+++ Entries shown

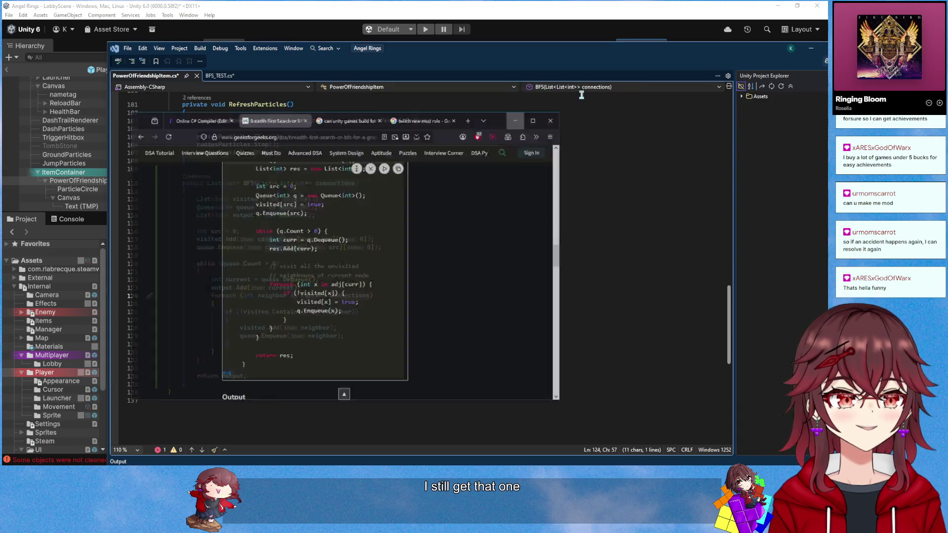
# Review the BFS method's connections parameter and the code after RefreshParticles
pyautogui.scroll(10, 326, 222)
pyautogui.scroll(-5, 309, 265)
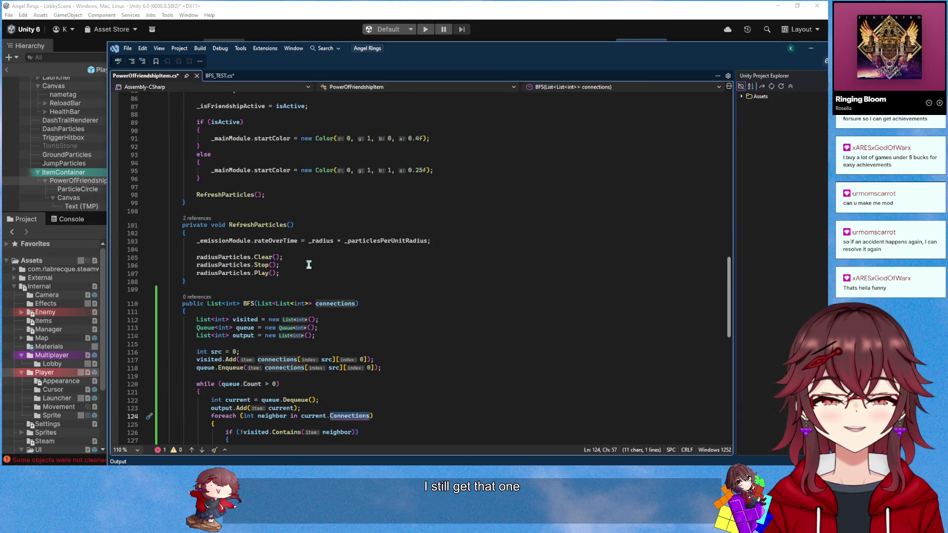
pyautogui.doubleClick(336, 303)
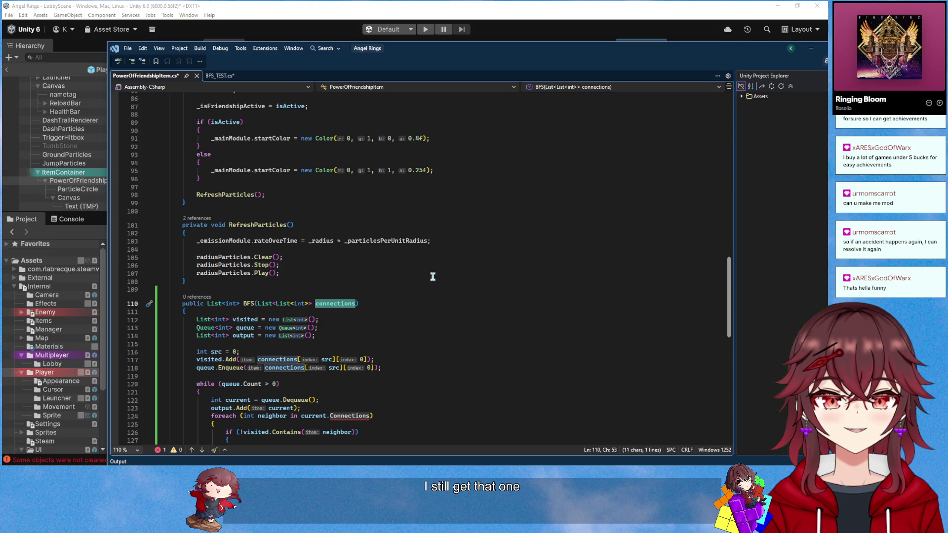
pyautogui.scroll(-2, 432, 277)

++++++

What the task requires: Only the lines starting at the one that holds "pyautogui.doubleClick(336, 303)" and ending at the last line of the data belong in your answer. Please set them down exactly and omit the pictures.

Exercise output:
pyautogui.doubleClick(336, 303)
pyautogui.scroll(-2, 432, 277)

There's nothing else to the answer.